Hay gente que prefiere quedarse toda la vida en el mismo sitio con tal de no empacar sus cosas. En cambio otros llevamos ese bicho, esa búsqueda sin remedio que nos lleva a alzar el ancla una y otra vez sin un objetivo claro, con algo de esperanza tal vez.
Hay que estar tener mucha fortaleza para no enloquecer en el proceso. Está por un lado el lío de hacer un inventario de todas las cosas que nos pertenecen. Algunas necesarias, otras no tanto. Algunas llegaron por nuestra voluntad, otras por voluntad de otro, otras por voluntad propia. Llegan y se instalan y no te das cuenta que están ahí, ni para qué sirven, ni por qué las tienes, hasta que levantas las alas y te vas de nuevo. Están también los regalos. ¡Ay dios! ¡Los regalos! Guardados por pura sensiblería. Fue la demostración de afecto de alguien, ya no sabemos quién. Y eso, el haber sido apreciado en algún momento, no importa qué tan lejano, no importa por quién, nos impide deshacernos del bendito objeto inservible. Nos sentimos desleales, insensibles, mezquinos. Preferiríamos dejarlo ahí empolvándose, olvidado, relegado, pero de alguna manera parte de nosotros.
Empacar para ir de un lugar a otro implica una selección. Lo que llevo conmigo, lo que le regalo a alguien querido, lo que regalo a quien sea, lo que guardo, pero no llevo conmigo. Pero, ¿cuál debería ser el criterio de selección? ¿Qué me llevo? ¿Lo indispensable? ¿Lo útil? ¿Lo que más quiero? ¿Lo que me da placer? ¿Qué elegirían los judíos en la Segunda Guerra Mundial, cuando no sabían el horror que les deparaba el destino? ¿Llevarían sus libros más queridos? ¿Sus joyas más finas? ¿Su ropa predilecta? ¿Algo de comer para el camino?
¿Y qué decir de las fotos? Fotos sueltas, fotos en álbumes, fotos enmarcadas. Fotos de los niños al nacer, fotos de las abuelas en sepia, fotos de antiguos amores que no queremos recordar, fotos de viajes, de pelos alborotados, de pantalones bombachos, de amigos que ya no están. Si las ponemos a un lado, ¿será una señal de deslealtad con ese amigo del alma, con los hijos, con los antepasados? ¿Los estamos relegando y por ende traicionando su memoria al guardarlos en una caja que se quedará indefinidamente guardada? Una caja que no llevaremos entre lo más querido, lo más cercano al corazón.

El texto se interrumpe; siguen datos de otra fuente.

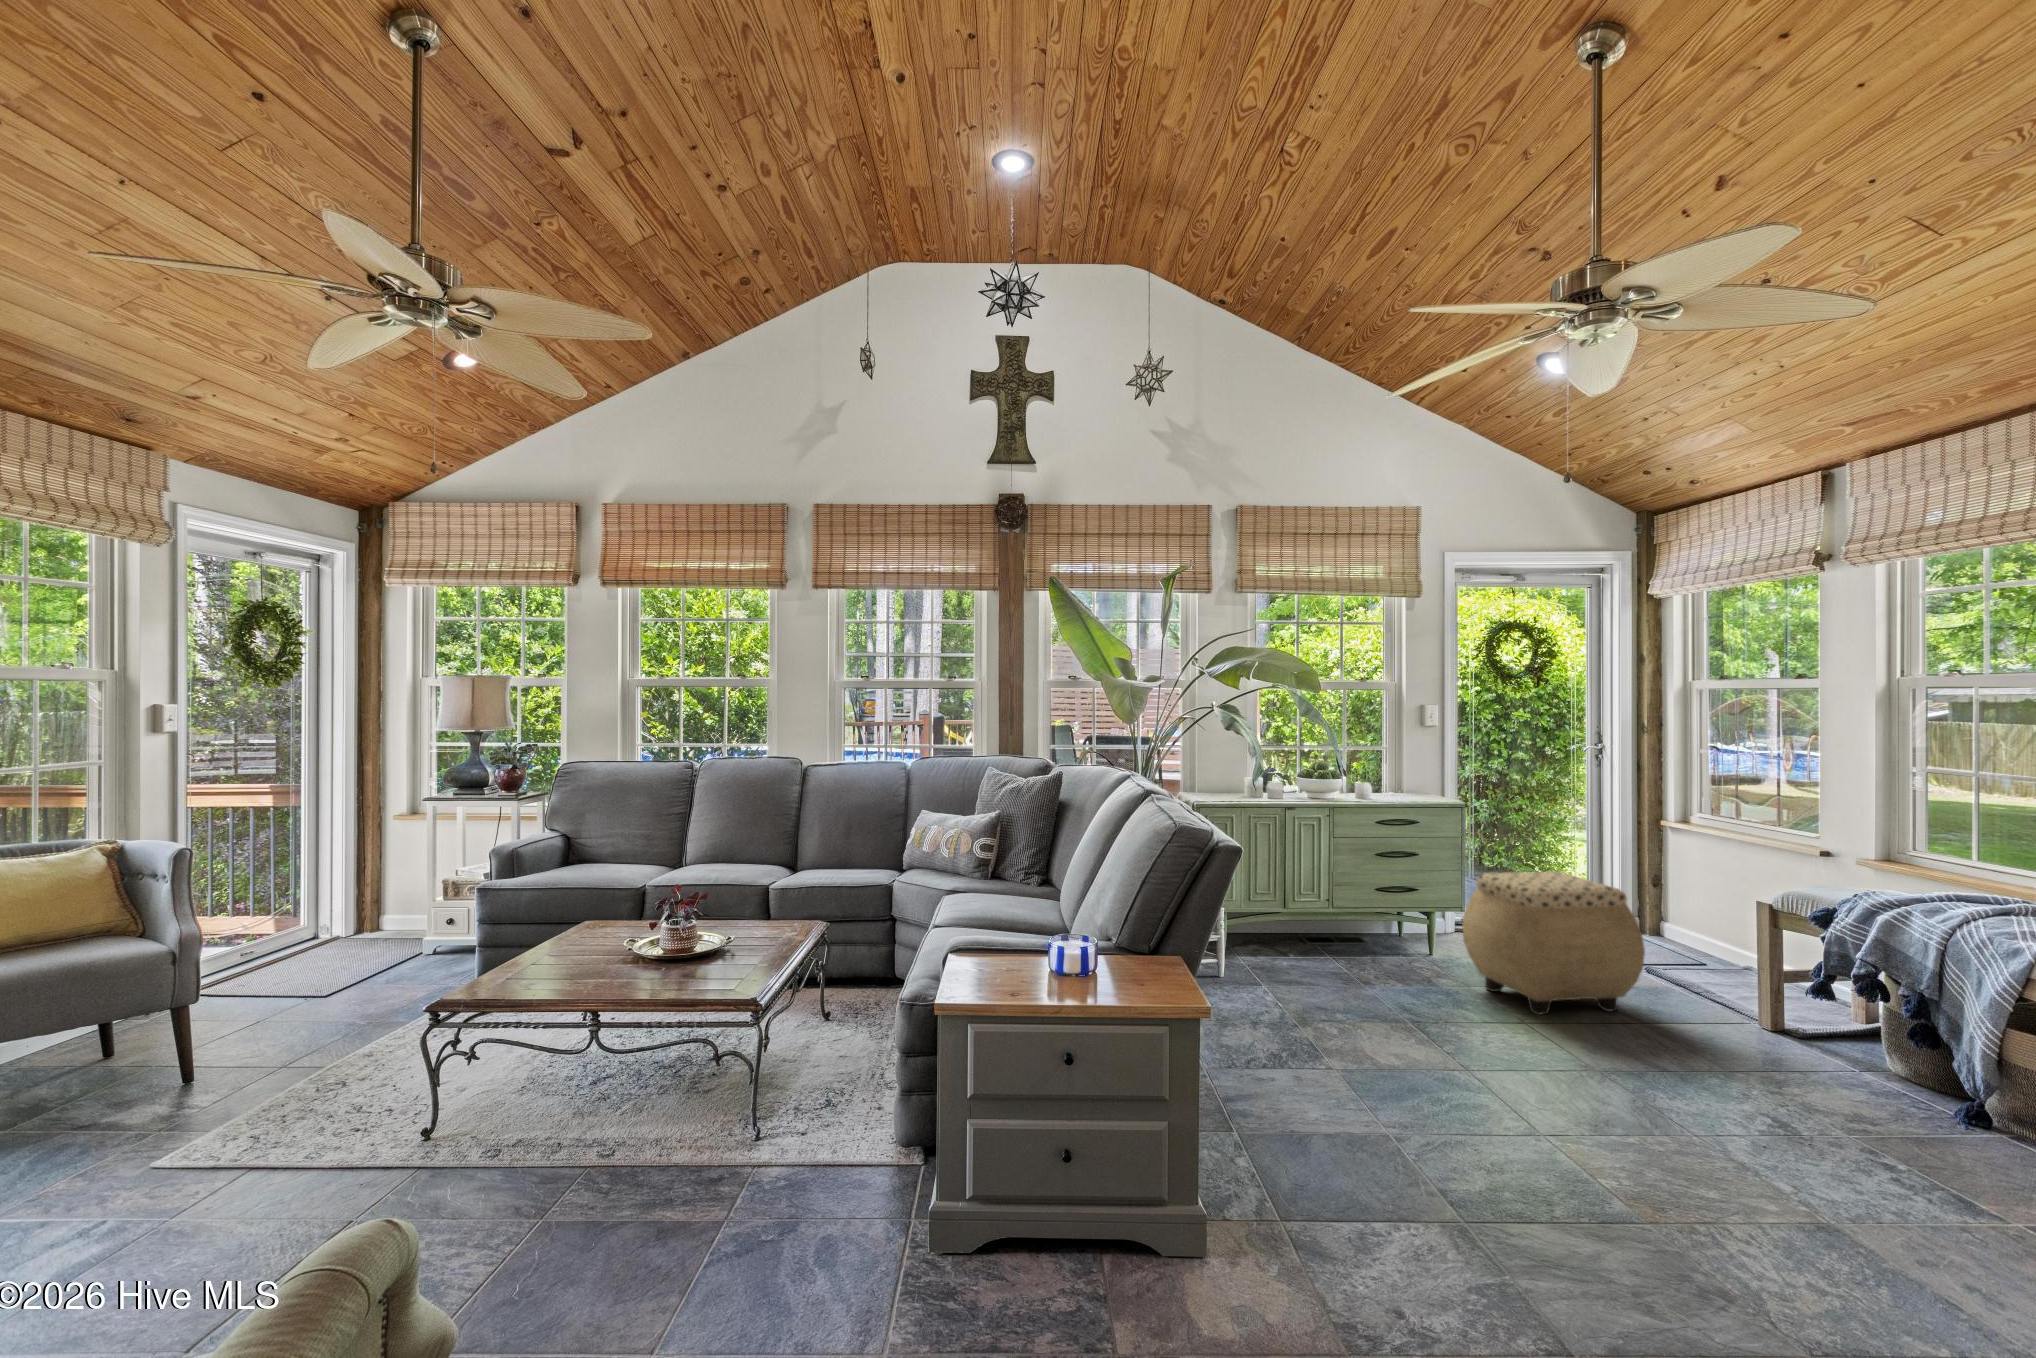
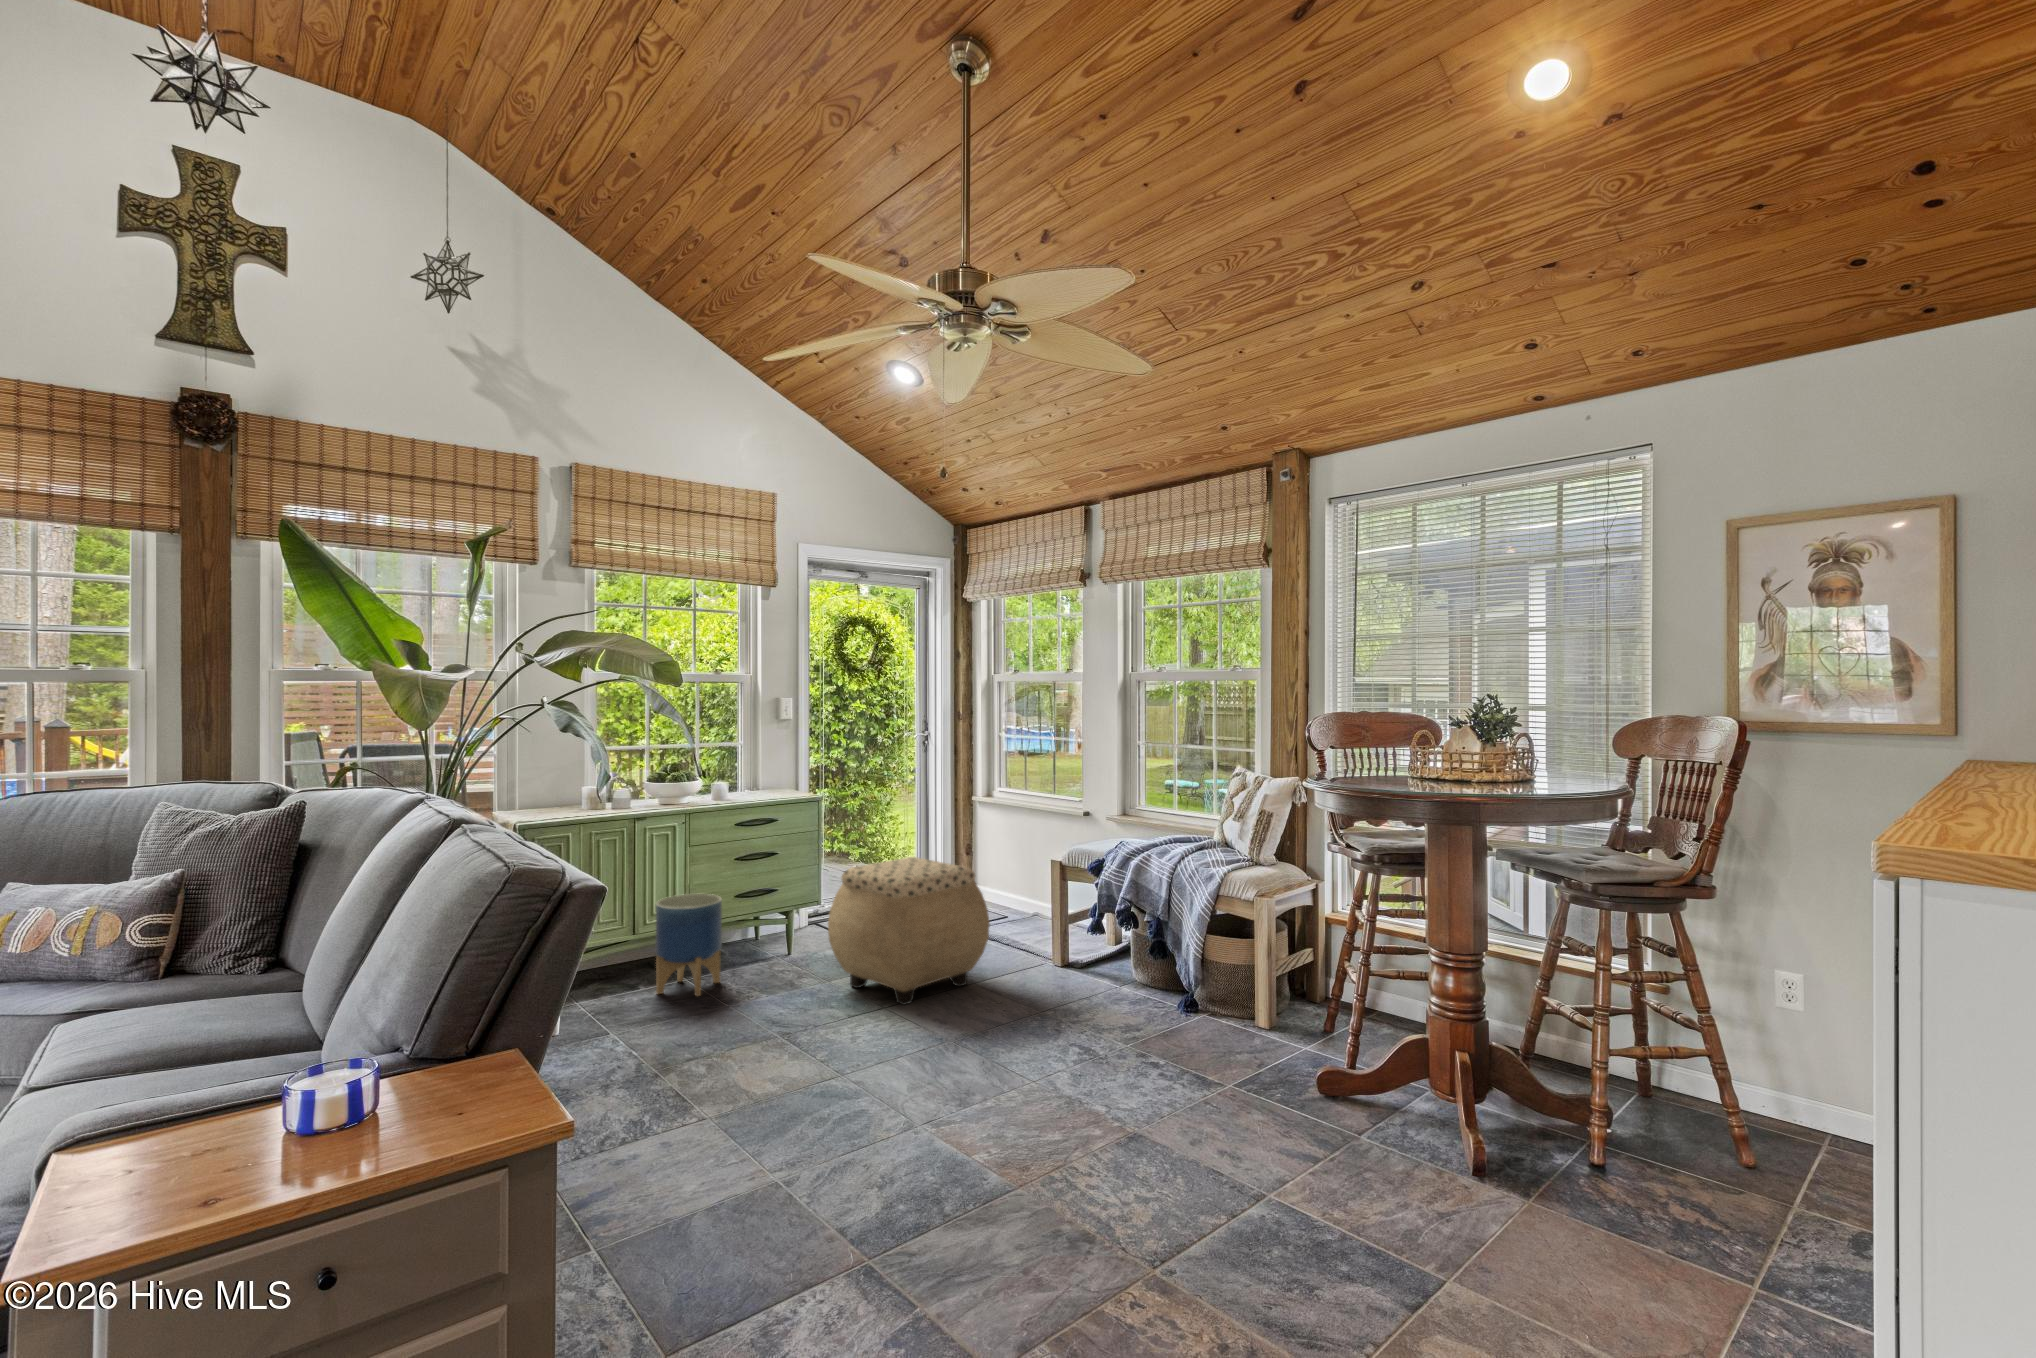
planter: none [1305,879,1362,970] -> present [656,894,722,996]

Son estas las decisiones que más nos desgastan, las que torturan nuestra psiquis, ya de por sí debilitada por haber vuelto a leer esas cartas de los ex novios, esas fotos de los niños cuando creíamos que eran verdaderos ángeles que nunca nos decepcionarían.
Cuando crees que tienes dominado el monstruo, que falta poco, te encuentras de repente con una caja llena de cosas -papeles, recuerdos, la porcelana de la abuela- que habías olvidado guardada en el closet y ahí te desmoronas, pierdes todo el impulso. Te das cuenta que nada tiene sentido, que no lo vas a lograr, es demasiado el agobio. Te das por vencida y sólo una buena llorada logra calmarte.
Se presenta también el inconveniente de los seres queridos que dejas atrás. ¿Qué derecho tenemos de abandonarlos? ¿Te resentirán por eso? Algunos amigos sobrevivirán el tiempo y la distancia, la mayoría no. Muy pocos ven el interés en mantener una relación sin beneficios a corto plazo. En algunos años no recordarán ni siquiera nuestro nombre.
La incertidumbre de lo que depara el destino es quizás el mayor obstáculo al momento de irte a vivir a otro lugar. Absurdo, porque nada es tan incierto como el futuro. No importa si vives toda la vida en la misma casa. Nada previene que un terremoto, un incendio, una avalancha, un huracán acaben con todo lo que te rodea. Y sin embargo, es justo al momento de partir y empezar de nuevo que los días por venir entran en el terreno de lo desconocido.
Que cosa esa. No hay una regla para ese menester, imaginarse abandonando los objetos interesantes que hemos colectado a nuestro alrededor, la mayor parte de objetos físicos de verdad no incumben tanto como los recuerdos. he pedido a la vida tener muchos pero muchos buenos recuerdos y serán todo el equipaje de un ser humano en el trajinar de su existencia.